* **What the task requires**: All that is wanted is the exact text of the lines below from the one with "index mcp: (158, 105)" through the one with "thumb tip: (100, 85)", inclusive, minus any pictures.

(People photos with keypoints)
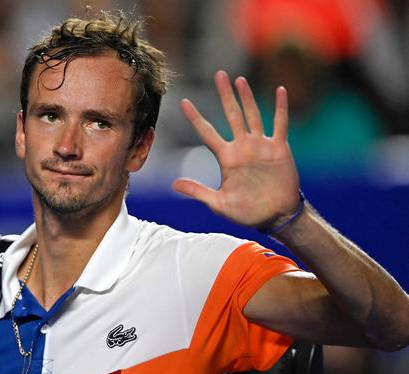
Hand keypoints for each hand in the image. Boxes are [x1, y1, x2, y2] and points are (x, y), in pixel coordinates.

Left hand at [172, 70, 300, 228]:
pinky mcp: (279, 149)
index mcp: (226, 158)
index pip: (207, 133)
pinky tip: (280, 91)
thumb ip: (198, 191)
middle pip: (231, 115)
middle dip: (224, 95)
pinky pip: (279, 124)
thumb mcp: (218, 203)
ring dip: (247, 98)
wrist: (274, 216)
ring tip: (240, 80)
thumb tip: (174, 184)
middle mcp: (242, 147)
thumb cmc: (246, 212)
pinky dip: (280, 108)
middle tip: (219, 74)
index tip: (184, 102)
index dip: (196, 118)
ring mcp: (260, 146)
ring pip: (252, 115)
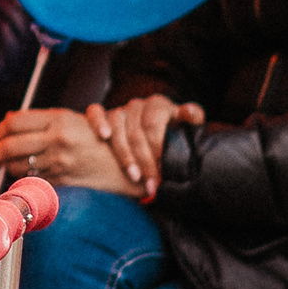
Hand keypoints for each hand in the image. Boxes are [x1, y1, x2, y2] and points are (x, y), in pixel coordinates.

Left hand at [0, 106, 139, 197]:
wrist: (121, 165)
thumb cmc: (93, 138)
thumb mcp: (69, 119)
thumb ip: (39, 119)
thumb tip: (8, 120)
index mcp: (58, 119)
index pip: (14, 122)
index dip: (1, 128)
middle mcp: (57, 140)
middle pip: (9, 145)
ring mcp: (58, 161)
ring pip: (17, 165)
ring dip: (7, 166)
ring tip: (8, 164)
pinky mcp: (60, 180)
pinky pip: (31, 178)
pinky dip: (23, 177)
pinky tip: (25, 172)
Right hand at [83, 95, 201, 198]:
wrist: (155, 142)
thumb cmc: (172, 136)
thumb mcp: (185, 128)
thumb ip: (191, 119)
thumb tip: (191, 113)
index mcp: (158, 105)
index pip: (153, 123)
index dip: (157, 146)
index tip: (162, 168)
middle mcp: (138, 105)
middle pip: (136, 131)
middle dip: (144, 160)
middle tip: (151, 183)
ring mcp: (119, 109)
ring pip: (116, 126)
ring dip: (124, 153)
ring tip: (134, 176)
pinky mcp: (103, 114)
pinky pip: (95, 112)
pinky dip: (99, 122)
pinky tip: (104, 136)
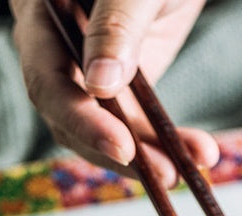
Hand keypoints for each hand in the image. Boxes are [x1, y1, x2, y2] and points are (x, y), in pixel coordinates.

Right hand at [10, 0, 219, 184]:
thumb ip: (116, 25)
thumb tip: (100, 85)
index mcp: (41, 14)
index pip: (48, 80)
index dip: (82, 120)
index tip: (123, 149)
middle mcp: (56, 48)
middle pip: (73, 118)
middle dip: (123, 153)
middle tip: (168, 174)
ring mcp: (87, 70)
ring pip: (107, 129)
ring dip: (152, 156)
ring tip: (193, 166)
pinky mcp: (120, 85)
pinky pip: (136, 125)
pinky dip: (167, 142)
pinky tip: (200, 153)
---
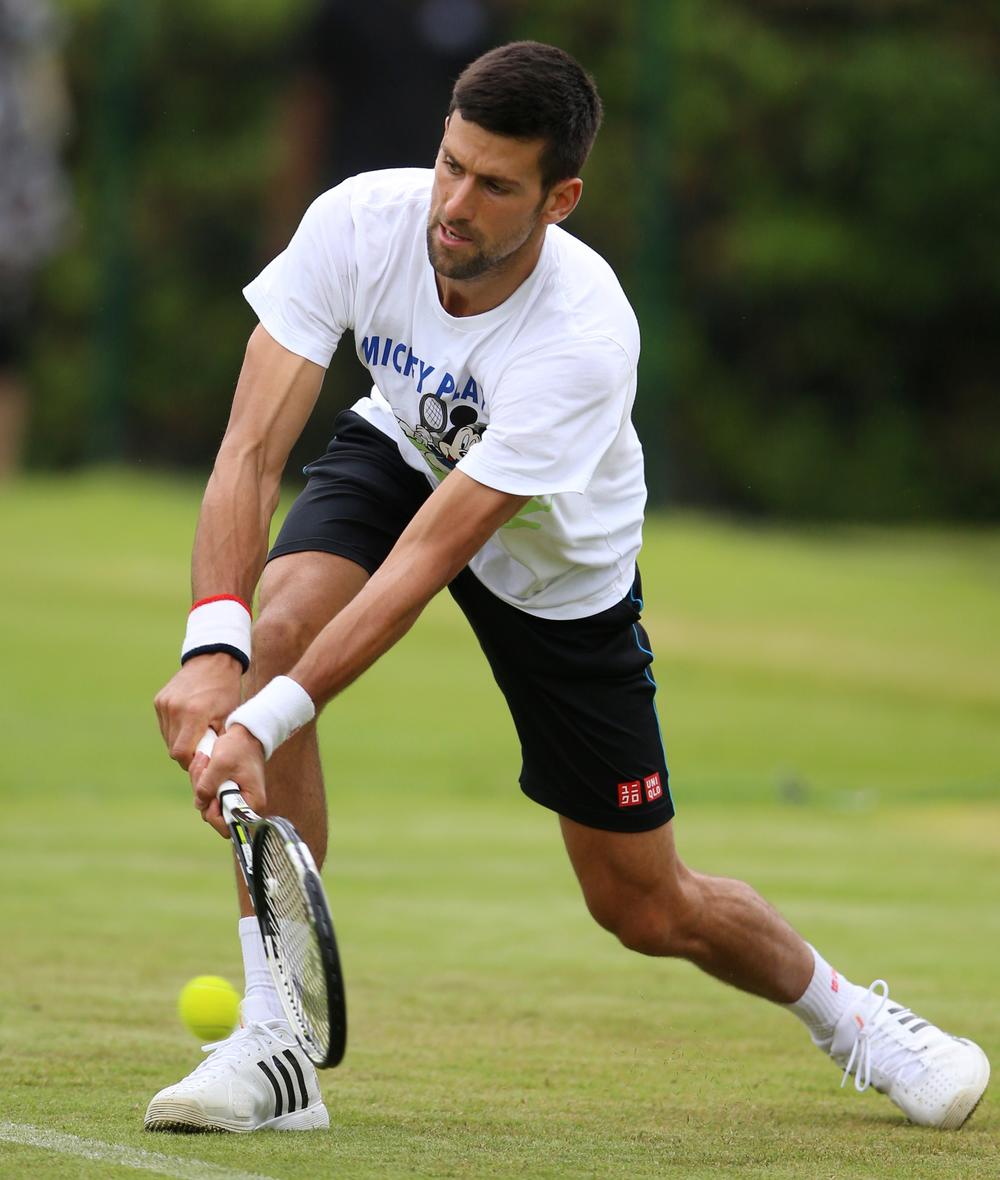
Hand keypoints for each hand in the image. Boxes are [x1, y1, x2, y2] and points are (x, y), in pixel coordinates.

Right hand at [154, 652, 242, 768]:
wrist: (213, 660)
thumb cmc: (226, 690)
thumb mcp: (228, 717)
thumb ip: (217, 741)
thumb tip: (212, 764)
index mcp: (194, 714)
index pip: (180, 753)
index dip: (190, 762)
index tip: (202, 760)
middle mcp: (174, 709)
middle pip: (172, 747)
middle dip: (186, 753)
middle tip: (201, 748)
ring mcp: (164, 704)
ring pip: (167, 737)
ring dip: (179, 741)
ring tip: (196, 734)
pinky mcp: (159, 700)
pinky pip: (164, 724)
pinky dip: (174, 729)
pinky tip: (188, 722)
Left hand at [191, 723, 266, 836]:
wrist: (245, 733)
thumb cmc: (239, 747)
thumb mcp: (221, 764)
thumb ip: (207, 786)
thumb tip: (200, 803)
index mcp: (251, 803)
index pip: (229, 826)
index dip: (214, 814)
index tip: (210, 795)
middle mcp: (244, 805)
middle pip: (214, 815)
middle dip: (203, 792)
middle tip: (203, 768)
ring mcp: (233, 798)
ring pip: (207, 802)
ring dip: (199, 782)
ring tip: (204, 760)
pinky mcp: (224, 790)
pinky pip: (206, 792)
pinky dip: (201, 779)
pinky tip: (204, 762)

* **Answer box**:
index mcp: (158, 105)
index pip: (153, 123)
index dip: (157, 146)
index tip: (162, 168)
middle mcp: (138, 105)
middle pip: (136, 131)
middle dip: (144, 160)
middle tip: (151, 183)
ring mcp: (119, 109)
ring pip: (116, 126)
ring dip: (124, 153)
ring tip: (134, 176)
pinky mcp: (103, 114)
pinky pip: (95, 112)
pinky dip: (99, 122)
pinky tip: (104, 136)
Hand keypoints for each hand in the image. Boxes are [x1, y1, x2, y2] and points are (x, y), in pixel coordinates.

Right hand at [10, 0, 219, 184]:
thumb ip: (116, 25)
thumb tip: (100, 85)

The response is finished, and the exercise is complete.